Others had noticed this apparent bias against freelance authorship. John Ralston Saul said that "there's a handful of independent writers here gathering in dark corners, glancing at the rest of you and wondering what it is you intend to do with us". Had we all met in Monza for a performance of a hi-tech Hamlet without the prince?

Thankfully, no. Many readers will have a soft spot for Il Postino, Michael Radford's gem of a film about the exiled Chilean poet Neruda teaching literature, and love, to the young man who delivers his mail. Fewer, in Britain, will know the novel by Chilean author Antonio Skármeta – Ardiente Paciencia – from which it derives. It was the genial, avuncular Skármeta, "a romantic and relentless admirer of the paper book", who had the last word in a closing address.
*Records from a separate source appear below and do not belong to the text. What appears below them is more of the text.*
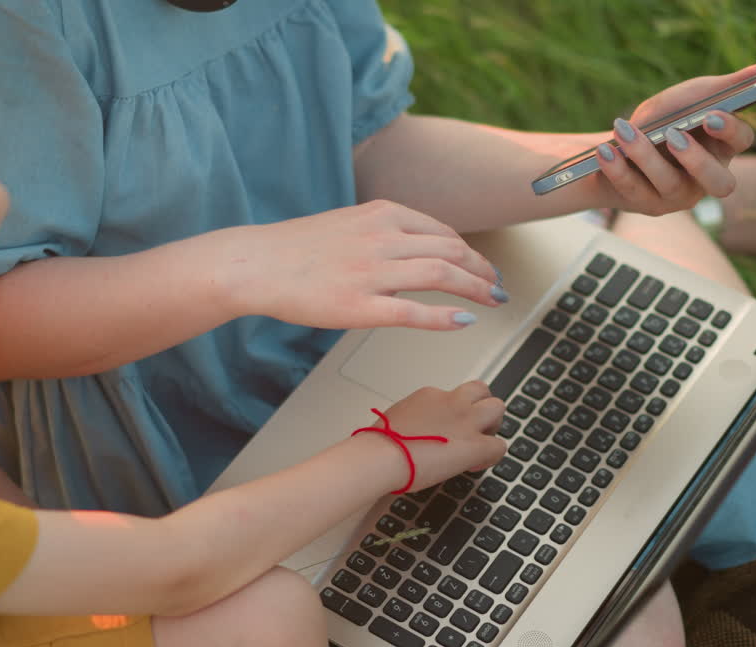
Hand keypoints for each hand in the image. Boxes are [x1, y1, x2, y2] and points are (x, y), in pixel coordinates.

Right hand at [209, 200, 505, 331]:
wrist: (256, 264)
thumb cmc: (296, 250)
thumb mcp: (349, 224)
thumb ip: (384, 232)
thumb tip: (417, 251)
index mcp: (382, 214)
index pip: (443, 232)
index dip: (472, 253)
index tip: (484, 268)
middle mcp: (383, 238)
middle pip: (452, 251)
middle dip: (483, 271)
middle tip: (499, 288)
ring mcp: (372, 272)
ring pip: (441, 275)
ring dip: (476, 289)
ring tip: (493, 301)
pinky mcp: (359, 305)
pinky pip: (413, 311)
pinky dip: (444, 316)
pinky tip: (464, 322)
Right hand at [360, 380, 506, 493]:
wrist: (381, 455)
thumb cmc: (380, 444)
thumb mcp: (395, 419)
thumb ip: (411, 421)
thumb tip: (412, 432)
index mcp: (429, 396)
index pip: (453, 396)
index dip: (454, 413)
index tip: (446, 429)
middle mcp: (451, 402)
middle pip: (481, 389)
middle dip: (482, 407)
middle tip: (473, 428)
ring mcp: (465, 421)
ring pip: (497, 407)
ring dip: (493, 424)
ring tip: (481, 442)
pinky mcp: (474, 445)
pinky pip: (499, 446)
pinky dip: (492, 456)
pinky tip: (475, 464)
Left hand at [591, 59, 755, 215]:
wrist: (614, 145)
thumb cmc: (663, 119)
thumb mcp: (692, 97)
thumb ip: (732, 84)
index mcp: (723, 149)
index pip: (741, 142)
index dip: (729, 130)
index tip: (710, 115)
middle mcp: (706, 179)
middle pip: (720, 183)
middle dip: (698, 160)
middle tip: (674, 135)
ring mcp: (678, 197)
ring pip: (670, 184)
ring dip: (645, 155)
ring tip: (622, 129)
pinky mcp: (648, 206)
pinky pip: (635, 191)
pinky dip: (618, 168)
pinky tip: (606, 149)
Remembering how he used to finish the plots of Chilean radio soap operas for his Croatian migrant granny, he brought us down – or up – to the unchanging arts of the story, and the honour its tellers still deserve.
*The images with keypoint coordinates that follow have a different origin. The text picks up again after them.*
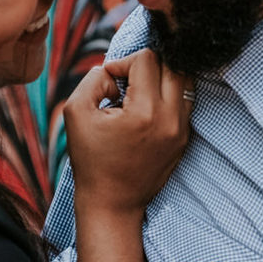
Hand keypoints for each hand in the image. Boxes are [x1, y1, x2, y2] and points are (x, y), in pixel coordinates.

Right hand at [63, 49, 193, 214]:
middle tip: (126, 86)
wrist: (112, 202)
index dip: (123, 63)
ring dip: (162, 78)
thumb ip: (93, 78)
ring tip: (139, 94)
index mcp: (145, 111)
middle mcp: (170, 118)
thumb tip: (114, 71)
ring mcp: (182, 130)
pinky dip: (169, 96)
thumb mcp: (76, 112)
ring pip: (184, 81)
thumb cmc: (92, 159)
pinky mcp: (185, 138)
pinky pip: (186, 102)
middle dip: (146, 66)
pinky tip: (148, 110)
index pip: (147, 59)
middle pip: (171, 64)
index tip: (110, 84)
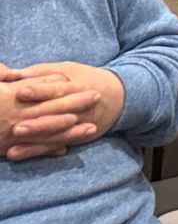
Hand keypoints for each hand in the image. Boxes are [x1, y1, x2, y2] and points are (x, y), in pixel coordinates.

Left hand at [1, 63, 120, 159]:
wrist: (119, 97)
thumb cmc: (85, 80)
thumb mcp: (69, 70)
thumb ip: (43, 72)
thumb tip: (15, 74)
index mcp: (79, 86)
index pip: (58, 89)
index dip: (41, 90)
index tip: (21, 92)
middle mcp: (81, 108)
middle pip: (58, 115)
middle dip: (38, 123)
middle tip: (17, 128)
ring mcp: (79, 125)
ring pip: (56, 134)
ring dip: (35, 141)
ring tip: (13, 148)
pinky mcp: (74, 138)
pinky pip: (53, 146)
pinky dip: (35, 151)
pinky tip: (17, 153)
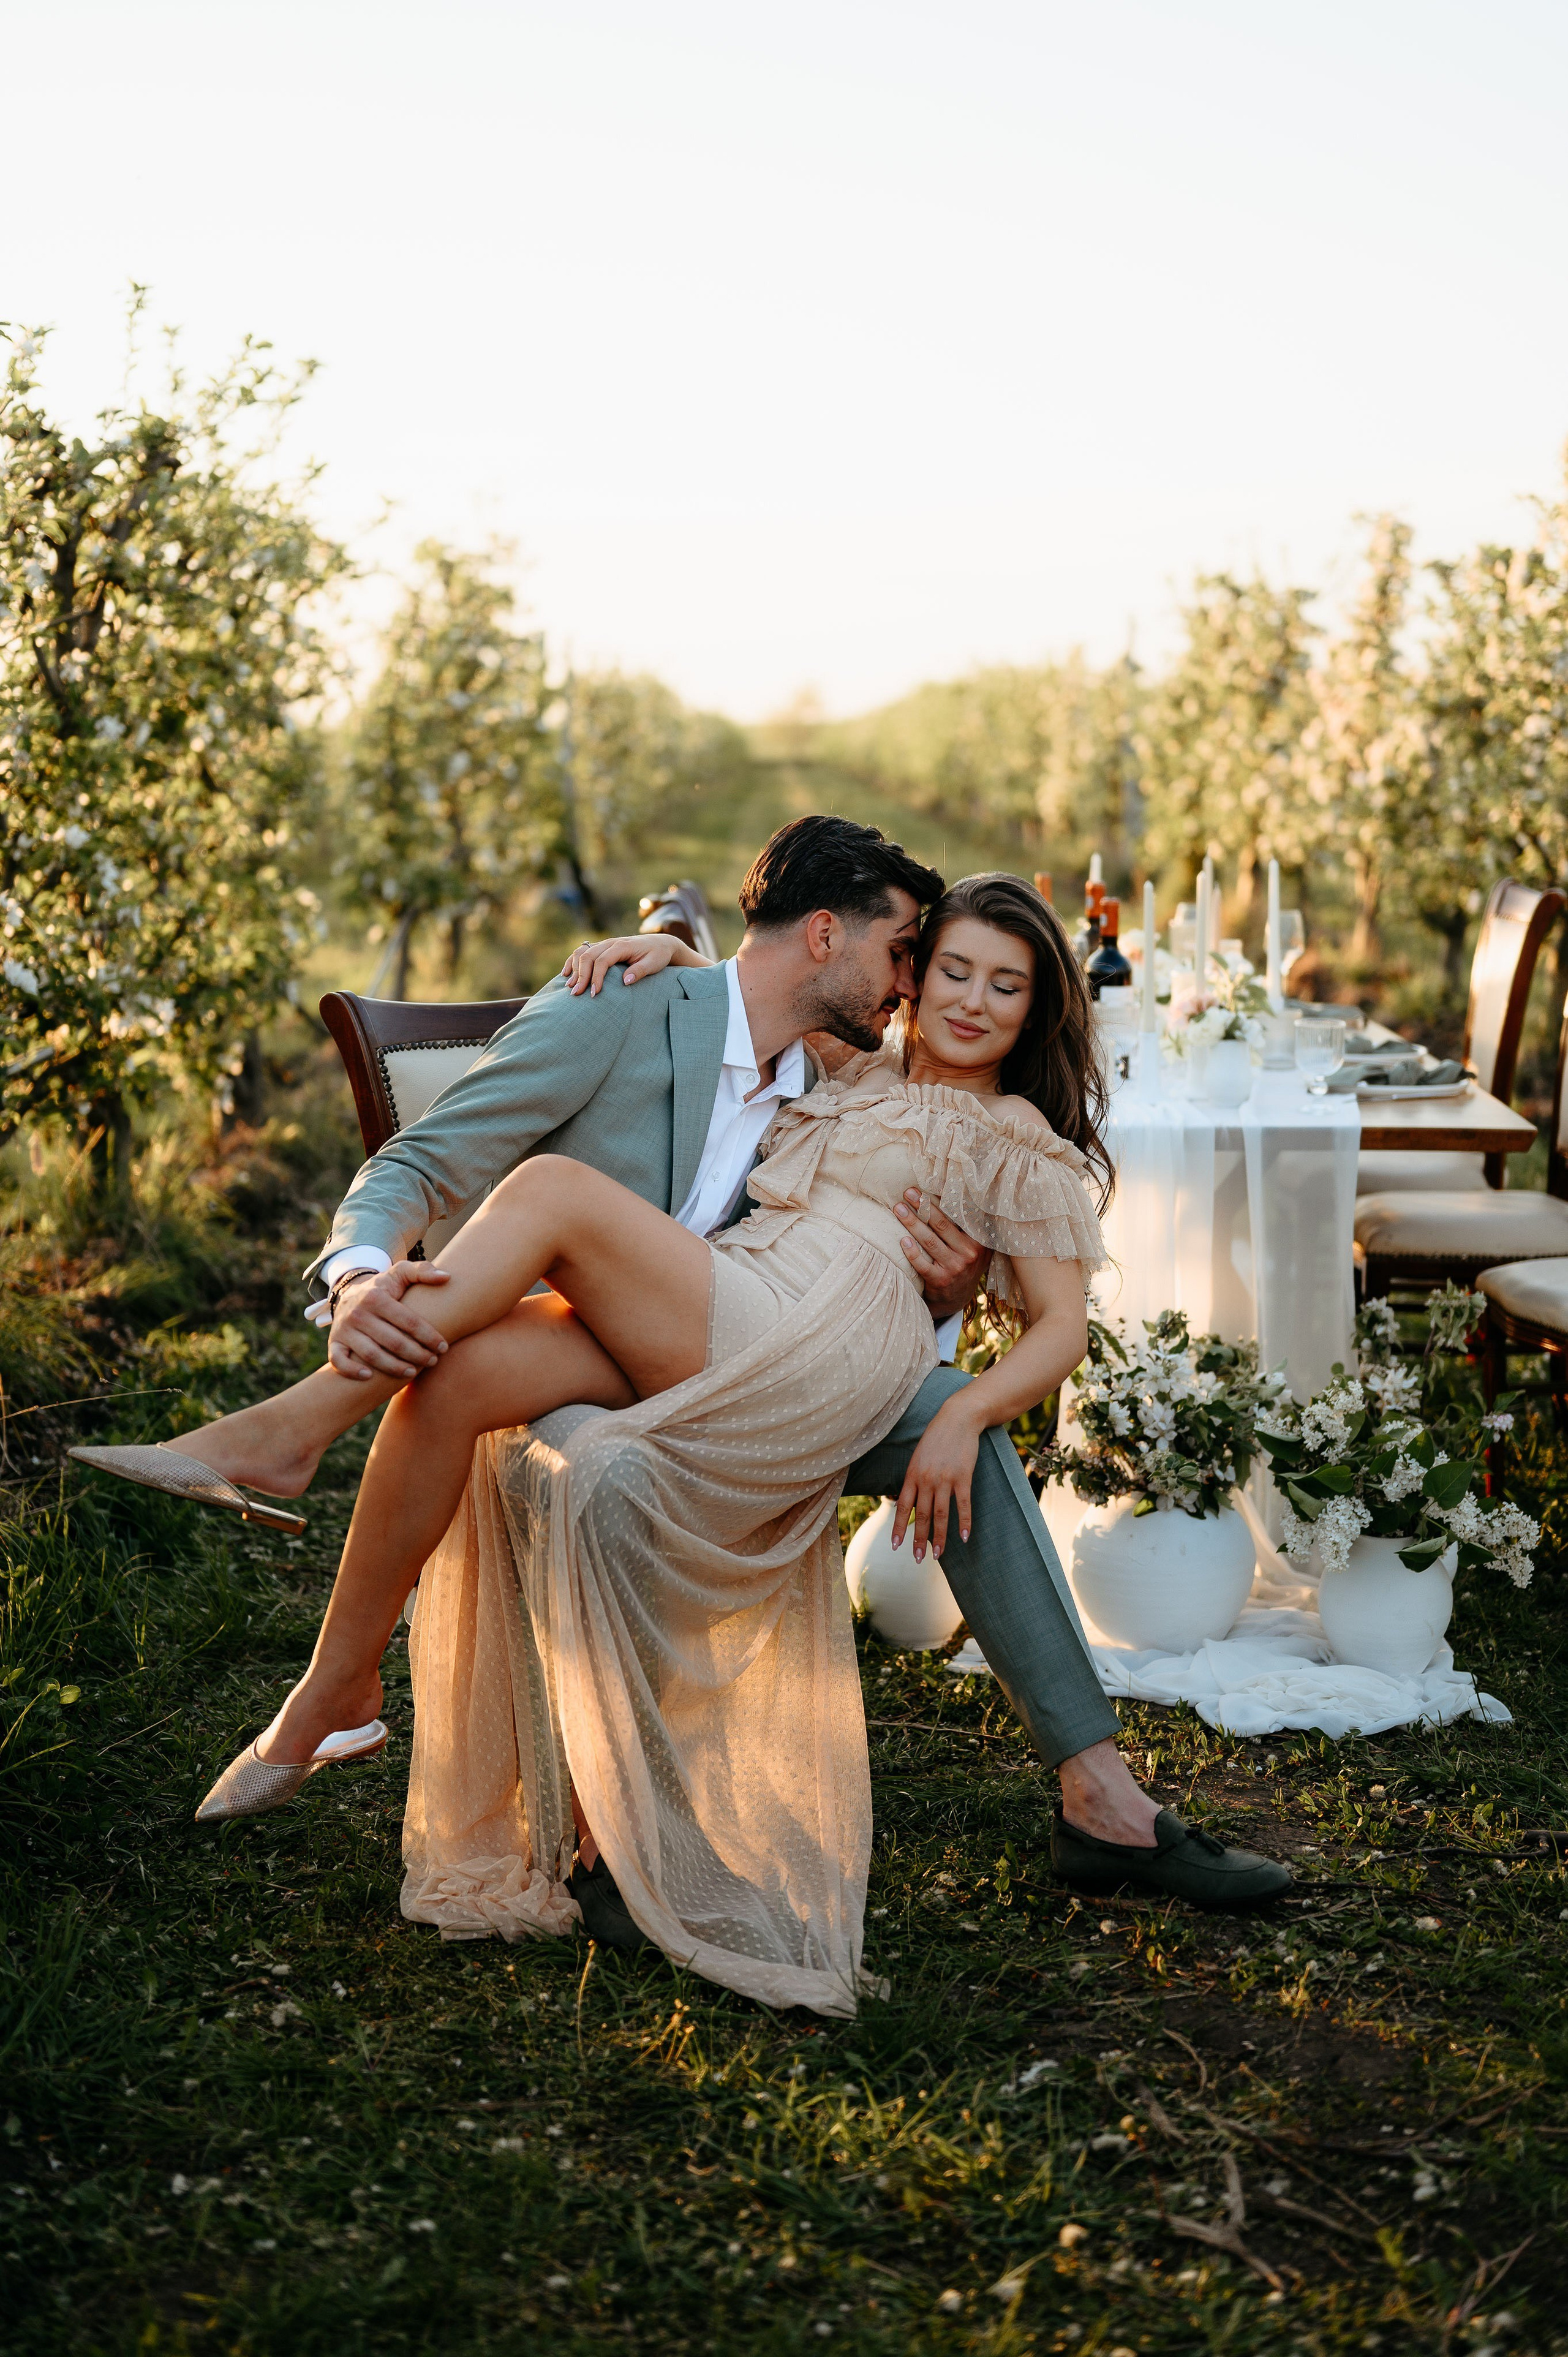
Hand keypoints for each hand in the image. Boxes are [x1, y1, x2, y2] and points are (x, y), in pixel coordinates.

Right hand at [328, 1263, 452, 1381]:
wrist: (350, 1293)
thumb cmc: (384, 1288)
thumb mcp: (401, 1273)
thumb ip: (423, 1271)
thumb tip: (446, 1277)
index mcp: (376, 1297)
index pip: (409, 1321)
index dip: (429, 1336)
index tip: (443, 1347)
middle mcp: (358, 1313)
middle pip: (393, 1341)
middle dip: (417, 1355)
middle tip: (432, 1361)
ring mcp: (344, 1329)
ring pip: (371, 1355)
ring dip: (394, 1367)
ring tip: (412, 1372)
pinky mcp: (334, 1342)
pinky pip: (337, 1361)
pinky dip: (351, 1371)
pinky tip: (369, 1377)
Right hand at [562, 933, 681, 994]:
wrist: (659, 943)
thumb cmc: (658, 955)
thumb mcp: (654, 963)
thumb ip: (640, 971)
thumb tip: (625, 981)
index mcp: (622, 946)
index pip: (603, 961)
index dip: (596, 977)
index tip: (593, 993)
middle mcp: (610, 943)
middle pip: (588, 956)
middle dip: (580, 975)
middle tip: (576, 994)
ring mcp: (604, 944)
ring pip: (582, 952)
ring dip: (573, 969)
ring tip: (569, 987)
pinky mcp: (601, 948)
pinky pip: (582, 952)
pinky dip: (572, 962)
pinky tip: (565, 975)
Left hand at [891, 1396, 982, 1561]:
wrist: (958, 1418)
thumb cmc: (936, 1438)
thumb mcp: (917, 1457)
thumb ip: (911, 1479)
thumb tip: (900, 1500)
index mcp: (912, 1475)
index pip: (902, 1507)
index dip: (898, 1527)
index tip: (895, 1546)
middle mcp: (926, 1479)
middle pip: (921, 1515)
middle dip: (918, 1539)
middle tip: (918, 1559)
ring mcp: (945, 1479)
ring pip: (940, 1514)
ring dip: (939, 1537)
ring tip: (937, 1555)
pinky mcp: (963, 1476)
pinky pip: (963, 1504)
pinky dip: (964, 1522)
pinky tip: (965, 1537)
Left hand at [892, 1190, 986, 1321]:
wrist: (956, 1297)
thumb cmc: (962, 1262)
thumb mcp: (973, 1245)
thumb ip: (966, 1225)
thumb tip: (947, 1190)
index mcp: (979, 1240)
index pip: (959, 1216)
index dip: (941, 1200)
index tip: (925, 1187)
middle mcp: (970, 1253)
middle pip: (942, 1225)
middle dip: (922, 1206)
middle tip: (907, 1192)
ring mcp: (955, 1268)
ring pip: (930, 1241)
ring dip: (912, 1223)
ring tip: (898, 1209)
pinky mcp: (940, 1281)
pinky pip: (922, 1264)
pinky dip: (912, 1252)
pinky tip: (902, 1240)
Skármeta recalled that the postman in his novel had purloined Neruda's verses to speed his love affair and then defended the theft by saying that "poetry doesn't belong to the authors – it belongs to the users". T-shirt manufacturers had in turn stolen that sentiment as a slogan. These days, its true author reminded us, his line has apparently become the corporate policy of digital-media giants. "We could never have imagined that this innocent joke could become part and parcel of a predatory policy by content providers." Inky spectre at the electronic feast, or messenger from the stubborn paper-bound reality beyond the Villa Reale's long gravel drive, Skármeta won the warmest ovation of the week.